Study material START

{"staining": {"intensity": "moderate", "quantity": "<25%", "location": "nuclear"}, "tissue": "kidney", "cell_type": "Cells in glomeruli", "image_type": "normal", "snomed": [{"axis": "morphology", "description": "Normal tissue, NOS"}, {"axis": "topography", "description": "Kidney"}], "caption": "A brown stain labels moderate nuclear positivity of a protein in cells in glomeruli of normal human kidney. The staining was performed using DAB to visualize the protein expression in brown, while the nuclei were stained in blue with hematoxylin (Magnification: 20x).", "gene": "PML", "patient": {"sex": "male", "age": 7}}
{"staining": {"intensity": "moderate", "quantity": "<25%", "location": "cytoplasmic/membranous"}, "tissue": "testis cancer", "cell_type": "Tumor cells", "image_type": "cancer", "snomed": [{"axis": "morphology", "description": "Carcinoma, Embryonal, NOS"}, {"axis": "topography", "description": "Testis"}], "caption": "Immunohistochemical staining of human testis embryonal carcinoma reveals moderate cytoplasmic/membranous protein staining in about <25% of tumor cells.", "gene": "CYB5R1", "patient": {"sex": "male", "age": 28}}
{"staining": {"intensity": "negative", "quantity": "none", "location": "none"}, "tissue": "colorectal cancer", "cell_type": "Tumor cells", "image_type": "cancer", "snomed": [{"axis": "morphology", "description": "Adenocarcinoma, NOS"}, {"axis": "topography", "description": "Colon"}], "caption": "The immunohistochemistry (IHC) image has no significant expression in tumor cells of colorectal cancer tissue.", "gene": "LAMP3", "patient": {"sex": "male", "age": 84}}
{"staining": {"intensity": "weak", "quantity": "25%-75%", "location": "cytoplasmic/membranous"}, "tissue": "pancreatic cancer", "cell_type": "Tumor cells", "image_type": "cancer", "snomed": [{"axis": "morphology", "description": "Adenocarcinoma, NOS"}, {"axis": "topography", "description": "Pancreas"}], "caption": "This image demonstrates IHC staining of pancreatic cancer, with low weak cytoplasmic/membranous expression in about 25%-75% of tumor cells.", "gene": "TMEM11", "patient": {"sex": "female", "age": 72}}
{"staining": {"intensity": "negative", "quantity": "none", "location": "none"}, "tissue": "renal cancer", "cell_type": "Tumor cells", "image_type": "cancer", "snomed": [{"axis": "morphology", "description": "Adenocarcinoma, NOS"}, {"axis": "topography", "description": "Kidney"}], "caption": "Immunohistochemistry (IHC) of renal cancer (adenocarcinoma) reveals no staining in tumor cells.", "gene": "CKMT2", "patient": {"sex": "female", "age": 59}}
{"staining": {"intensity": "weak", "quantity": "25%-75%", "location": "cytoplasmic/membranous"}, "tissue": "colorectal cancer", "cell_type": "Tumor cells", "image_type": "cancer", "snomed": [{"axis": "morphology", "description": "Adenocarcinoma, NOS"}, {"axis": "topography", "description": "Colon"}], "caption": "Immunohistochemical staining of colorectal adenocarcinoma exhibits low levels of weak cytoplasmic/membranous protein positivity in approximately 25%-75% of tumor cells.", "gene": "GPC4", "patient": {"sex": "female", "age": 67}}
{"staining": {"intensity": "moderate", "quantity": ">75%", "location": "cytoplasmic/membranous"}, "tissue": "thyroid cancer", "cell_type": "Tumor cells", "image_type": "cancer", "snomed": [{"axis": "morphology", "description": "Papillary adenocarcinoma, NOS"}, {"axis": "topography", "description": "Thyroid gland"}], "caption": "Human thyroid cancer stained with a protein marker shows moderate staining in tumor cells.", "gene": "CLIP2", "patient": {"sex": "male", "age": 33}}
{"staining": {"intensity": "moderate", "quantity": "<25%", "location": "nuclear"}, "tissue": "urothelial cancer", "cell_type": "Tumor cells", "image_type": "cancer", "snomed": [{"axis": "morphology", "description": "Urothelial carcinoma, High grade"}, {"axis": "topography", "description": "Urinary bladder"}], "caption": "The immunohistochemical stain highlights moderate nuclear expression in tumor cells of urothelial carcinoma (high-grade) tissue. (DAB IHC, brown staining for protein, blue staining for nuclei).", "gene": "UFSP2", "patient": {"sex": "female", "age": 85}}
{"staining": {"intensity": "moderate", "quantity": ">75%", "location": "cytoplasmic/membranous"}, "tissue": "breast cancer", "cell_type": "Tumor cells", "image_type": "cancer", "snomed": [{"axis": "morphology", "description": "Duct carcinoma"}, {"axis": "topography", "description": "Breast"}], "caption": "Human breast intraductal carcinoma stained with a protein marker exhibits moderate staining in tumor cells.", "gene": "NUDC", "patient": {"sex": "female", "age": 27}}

Study material END

§ **What to produce**
I'd like the lines above from the one with "immunohistochemistry (IHC) image" up to and including the one with "image demonstrates IHC" copied exactly, with no other lines.

§ **Written response**
{"staining": {"intensity": "negative", "quantity": "none", "location": "none"}, "tissue": "colorectal cancer", "cell_type": "Tumor cells", "image_type": "cancer", "snomed": [{"axis": "morphology", "description": "Adenocarcinoma, NOS"}, {"axis": "topography", "description": "Colon"}], "caption": "The immunohistochemistry (IHC) image has no significant expression in tumor cells of colorectal cancer tissue.", "gene": "LAMP3", "patient": {"sex": "male", "age": 84}}
{"staining": {"intensity": "weak", "quantity": "25%-75%", "location": "cytoplasmic/membranous"}, "tissue": "pancreatic cancer", "cell_type": "Tumor cells", "image_type": "cancer", "snomed": [{"axis": "morphology", "description": "Adenocarcinoma, NOS"}, {"axis": "topography", "description": "Pancreas"}], "caption": "This image demonstrates IHC staining of pancreatic cancer, with low weak cytoplasmic/membranous expression in about 25%-75% of tumor cells.", "gene": "TMEM11", "patient": {"sex": "female", "age": 72}}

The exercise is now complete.